==== EXCERPT PROVIDED
Linnaeus already remarked on this species' breeding habits: Habitat in Europae collibus arenosis abruptis, foramine serpentino ("it lives in Europe, in winding holes in sheer sandy hills"). It has been observed that sand martins favour loess as a particular type of ground to nest in. Sand martins are generally found near larger bodies of water, such as rivers, lakes or even the ocean, throughout the year.

In Britain, the sand martin is the first of its family to appear on its breeding grounds, arriving from the middle of March, a week or two in advance of the barn swallow. In northern Ohio, they arrive in numbers by mid-April, about 10 days earlier than they did 100 years ago. At first, they flit over the larger bodies of water alone, in search of early flies. Later parties accompany other swallow species, but for a time, varying according to weather, the birds remain at these large waters and do not visit their nesting haunts. The sand martin departs early, at any rate from its more northerly haunts. In August, the gatherings at the nightly roost increase enormously, though the advent and departure of passage birds causes great irregularity in numbers. They are essentially gone from their breeding range by the end of September.

Their food consists of small insects, mostly gnats and other flies whose early stages are aquatic.
========
==== DATASET ENTRIES
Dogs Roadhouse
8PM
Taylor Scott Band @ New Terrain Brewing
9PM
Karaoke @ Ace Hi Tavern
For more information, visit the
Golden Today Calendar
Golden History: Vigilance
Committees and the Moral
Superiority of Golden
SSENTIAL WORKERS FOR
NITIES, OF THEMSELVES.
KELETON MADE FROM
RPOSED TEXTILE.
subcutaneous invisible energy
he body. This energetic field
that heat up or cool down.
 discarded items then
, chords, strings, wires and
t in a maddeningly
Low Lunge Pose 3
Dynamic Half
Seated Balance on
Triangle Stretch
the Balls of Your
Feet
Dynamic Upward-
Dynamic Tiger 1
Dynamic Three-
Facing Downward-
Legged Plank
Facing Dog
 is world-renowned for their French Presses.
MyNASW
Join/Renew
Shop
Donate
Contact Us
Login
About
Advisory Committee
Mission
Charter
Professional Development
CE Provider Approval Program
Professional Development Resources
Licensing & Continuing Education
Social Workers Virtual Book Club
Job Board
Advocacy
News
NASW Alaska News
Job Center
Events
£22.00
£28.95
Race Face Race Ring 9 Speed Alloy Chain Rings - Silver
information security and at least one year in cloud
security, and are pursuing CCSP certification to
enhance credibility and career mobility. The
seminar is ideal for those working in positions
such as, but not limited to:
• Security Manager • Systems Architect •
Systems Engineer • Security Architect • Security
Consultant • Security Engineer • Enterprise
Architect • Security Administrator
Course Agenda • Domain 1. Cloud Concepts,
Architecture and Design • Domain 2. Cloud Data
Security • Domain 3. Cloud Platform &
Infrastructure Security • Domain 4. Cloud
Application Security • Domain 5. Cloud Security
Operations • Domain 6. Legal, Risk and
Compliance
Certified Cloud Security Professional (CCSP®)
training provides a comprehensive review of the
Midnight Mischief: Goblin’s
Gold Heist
========
==== DATASET ENTRIES
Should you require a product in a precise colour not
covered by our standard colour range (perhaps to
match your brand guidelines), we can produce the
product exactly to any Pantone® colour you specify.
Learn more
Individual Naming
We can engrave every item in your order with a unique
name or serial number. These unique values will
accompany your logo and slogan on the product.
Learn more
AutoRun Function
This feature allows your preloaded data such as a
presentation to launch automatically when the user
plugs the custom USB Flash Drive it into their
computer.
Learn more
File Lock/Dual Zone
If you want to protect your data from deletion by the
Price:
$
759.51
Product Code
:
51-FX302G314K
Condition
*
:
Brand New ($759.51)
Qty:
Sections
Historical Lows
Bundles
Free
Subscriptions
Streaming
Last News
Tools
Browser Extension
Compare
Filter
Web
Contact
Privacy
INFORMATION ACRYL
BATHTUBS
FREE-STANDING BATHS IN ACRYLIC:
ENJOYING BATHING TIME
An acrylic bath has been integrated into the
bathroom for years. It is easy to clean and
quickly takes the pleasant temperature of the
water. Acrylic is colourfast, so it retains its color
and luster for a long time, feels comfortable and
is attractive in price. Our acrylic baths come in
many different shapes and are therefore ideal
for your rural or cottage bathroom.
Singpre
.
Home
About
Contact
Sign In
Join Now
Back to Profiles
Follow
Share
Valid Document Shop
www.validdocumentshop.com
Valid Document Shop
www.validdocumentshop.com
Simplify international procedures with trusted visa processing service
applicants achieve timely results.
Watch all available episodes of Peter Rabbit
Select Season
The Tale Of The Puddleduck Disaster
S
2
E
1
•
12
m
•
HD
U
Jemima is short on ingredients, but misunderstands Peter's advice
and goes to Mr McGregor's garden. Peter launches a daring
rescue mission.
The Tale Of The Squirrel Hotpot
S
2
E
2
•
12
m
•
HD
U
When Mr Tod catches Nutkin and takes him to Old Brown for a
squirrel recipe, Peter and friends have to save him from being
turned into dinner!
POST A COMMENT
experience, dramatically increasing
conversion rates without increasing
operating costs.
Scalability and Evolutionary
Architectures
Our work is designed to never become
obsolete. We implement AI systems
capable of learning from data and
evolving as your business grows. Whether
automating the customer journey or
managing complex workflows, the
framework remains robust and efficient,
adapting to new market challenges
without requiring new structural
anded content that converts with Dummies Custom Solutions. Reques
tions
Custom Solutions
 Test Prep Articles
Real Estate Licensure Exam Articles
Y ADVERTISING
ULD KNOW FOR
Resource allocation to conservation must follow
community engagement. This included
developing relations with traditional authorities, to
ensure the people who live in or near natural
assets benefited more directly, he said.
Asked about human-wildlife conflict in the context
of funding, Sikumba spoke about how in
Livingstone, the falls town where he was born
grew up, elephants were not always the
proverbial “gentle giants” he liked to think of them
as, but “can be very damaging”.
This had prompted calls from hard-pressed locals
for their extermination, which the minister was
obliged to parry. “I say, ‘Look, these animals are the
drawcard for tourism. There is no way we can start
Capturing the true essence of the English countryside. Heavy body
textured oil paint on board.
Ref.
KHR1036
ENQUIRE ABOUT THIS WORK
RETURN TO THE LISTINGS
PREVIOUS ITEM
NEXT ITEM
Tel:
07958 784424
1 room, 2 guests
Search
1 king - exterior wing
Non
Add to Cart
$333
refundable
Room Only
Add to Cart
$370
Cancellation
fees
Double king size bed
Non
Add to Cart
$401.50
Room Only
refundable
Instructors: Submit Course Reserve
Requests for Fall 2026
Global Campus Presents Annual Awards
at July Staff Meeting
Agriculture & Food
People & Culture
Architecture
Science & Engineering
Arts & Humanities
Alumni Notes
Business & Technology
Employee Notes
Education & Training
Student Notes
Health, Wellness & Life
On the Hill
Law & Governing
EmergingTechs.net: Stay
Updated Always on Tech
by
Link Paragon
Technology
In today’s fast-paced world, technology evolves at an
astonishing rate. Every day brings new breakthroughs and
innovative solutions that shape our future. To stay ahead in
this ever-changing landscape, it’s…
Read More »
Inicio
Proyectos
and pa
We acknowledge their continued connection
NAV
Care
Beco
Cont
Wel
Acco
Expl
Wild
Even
========
==== DATASET ENTRIES
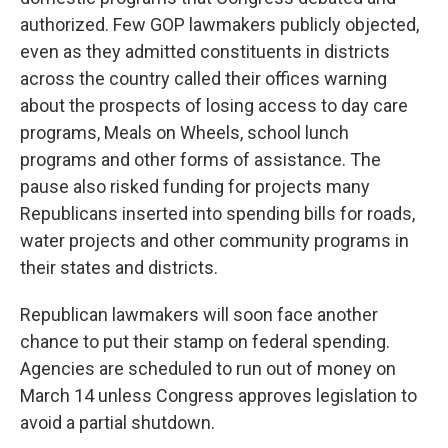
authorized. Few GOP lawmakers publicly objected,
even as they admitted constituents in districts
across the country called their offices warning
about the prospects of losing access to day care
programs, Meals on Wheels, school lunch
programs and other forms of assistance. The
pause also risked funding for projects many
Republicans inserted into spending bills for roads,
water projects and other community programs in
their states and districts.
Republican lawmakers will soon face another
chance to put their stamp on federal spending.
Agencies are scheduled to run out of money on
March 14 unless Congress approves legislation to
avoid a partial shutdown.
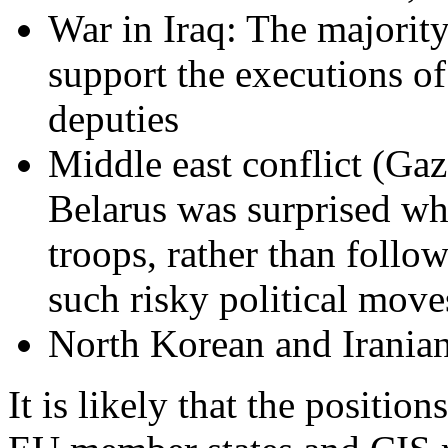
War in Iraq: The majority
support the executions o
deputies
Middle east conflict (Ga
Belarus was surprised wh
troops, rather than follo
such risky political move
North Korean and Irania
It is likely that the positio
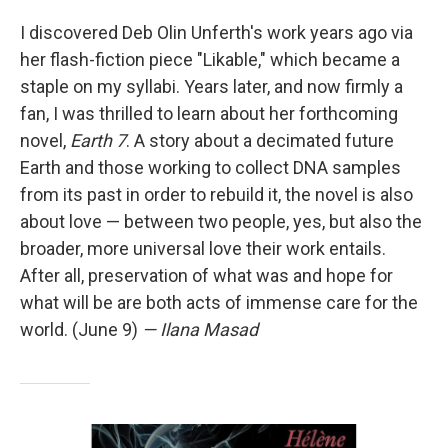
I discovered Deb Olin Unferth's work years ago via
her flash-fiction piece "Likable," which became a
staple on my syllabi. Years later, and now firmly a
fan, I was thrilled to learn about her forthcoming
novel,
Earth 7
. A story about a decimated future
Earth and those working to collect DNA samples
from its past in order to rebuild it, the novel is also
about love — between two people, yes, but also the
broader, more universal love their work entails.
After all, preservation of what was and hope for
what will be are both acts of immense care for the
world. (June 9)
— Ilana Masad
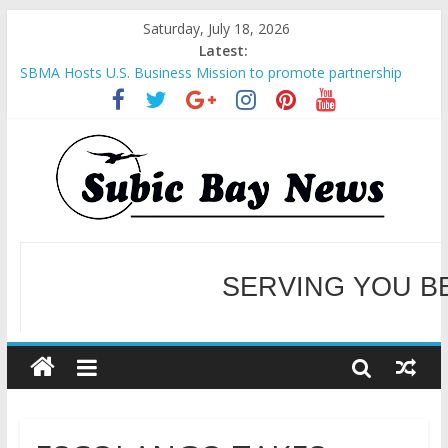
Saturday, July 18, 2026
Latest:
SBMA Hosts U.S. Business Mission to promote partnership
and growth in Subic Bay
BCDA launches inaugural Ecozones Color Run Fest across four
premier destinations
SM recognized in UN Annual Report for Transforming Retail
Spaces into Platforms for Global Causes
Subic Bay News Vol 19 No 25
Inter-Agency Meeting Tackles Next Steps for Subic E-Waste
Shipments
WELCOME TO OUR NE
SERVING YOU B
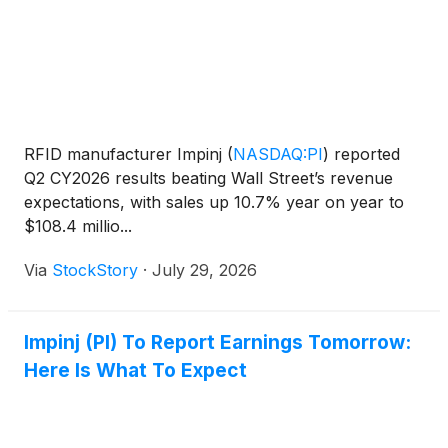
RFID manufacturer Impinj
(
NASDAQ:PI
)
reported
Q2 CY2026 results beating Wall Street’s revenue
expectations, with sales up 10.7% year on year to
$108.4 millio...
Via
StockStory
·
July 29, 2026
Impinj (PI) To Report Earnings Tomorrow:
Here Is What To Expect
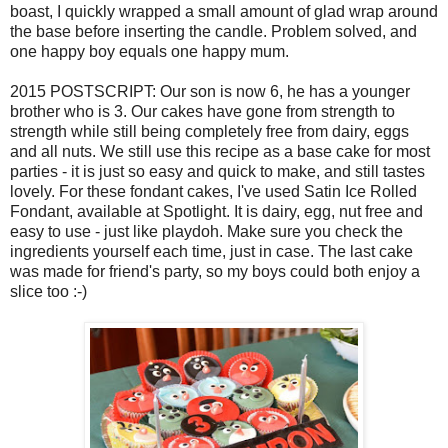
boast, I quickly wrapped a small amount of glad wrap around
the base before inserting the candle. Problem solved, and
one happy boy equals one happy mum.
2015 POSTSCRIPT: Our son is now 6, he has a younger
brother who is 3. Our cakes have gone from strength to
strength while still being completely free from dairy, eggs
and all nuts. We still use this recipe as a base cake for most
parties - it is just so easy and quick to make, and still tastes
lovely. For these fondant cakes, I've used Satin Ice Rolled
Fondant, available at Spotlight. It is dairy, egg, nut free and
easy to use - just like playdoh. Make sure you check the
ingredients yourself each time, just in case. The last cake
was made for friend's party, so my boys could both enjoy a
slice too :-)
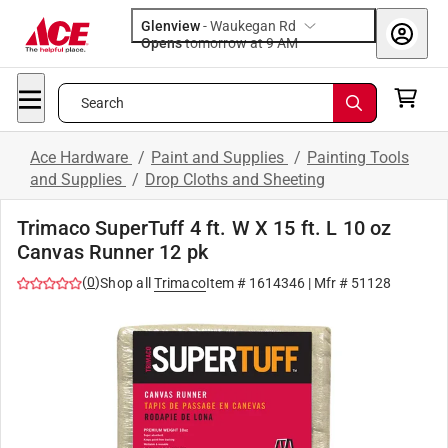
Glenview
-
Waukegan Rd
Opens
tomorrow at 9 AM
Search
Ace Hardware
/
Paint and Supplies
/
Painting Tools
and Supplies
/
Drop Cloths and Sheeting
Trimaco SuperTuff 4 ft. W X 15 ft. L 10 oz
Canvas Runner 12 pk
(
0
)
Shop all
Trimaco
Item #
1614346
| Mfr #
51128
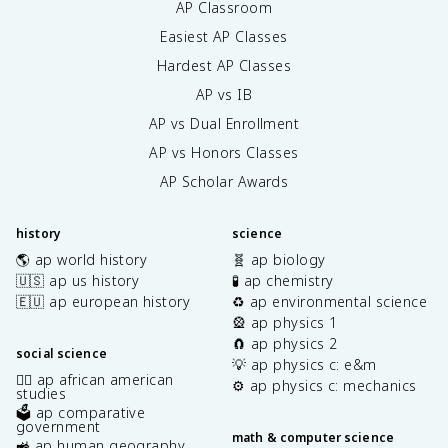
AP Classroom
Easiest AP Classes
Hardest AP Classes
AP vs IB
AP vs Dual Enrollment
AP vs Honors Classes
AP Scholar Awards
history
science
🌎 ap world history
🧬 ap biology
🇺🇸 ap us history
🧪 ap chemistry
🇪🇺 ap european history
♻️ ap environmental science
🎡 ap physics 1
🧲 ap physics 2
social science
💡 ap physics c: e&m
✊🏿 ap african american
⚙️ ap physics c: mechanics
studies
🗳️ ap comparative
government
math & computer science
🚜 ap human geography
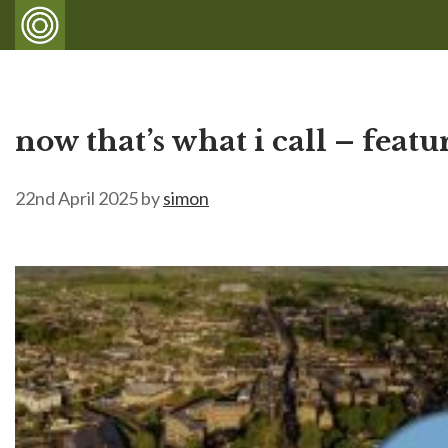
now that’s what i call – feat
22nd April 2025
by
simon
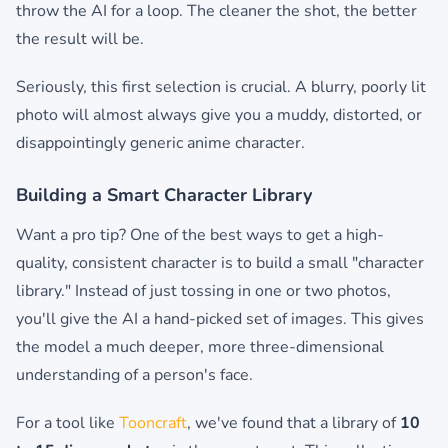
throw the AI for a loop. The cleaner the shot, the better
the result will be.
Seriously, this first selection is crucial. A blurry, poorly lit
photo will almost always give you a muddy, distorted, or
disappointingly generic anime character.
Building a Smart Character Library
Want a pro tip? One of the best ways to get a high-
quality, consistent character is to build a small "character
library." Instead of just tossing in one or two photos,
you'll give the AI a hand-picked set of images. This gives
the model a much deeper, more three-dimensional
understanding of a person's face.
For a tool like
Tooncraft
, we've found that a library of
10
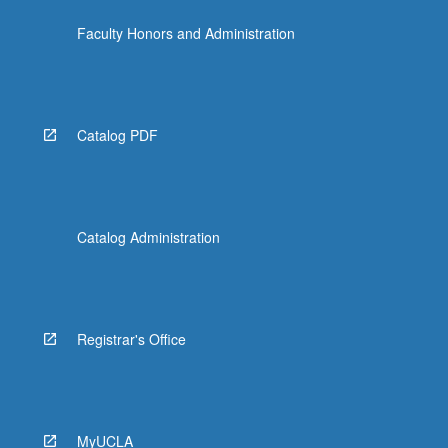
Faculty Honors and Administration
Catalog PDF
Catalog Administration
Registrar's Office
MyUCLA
========
INSTRUCTIONS >>
(1) Rewrite the passage on sand martins between "In Britain, the" and "end of September.", inclusive, changing "barn swallow" to "house martin".
(2) In the passage on sand martins, by when are the birds essentially gone from their breeding range?
You won't need the saved data entries.

ANSWERS >>
(1)
In Britain, the sand martin is the first of its family to appear on its breeding grounds, arriving from the middle of March, a week or two in advance of the house martin. In northern Ohio, they arrive in numbers by mid-April, about 10 days earlier than they did 100 years ago. At first, they flit over the larger bodies of water alone, in search of early flies. Later parties accompany other swallow species, but for a time, varying according to weather, the birds remain at these large waters and do not visit their nesting haunts. The sand martin departs early, at any rate from its more northerly haunts. In August, the gatherings at the nightly roost increase enormously, though the advent and departure of passage birds causes great irregularity in numbers. They are essentially gone from their breeding range by the end of September.

(2) By the end of September.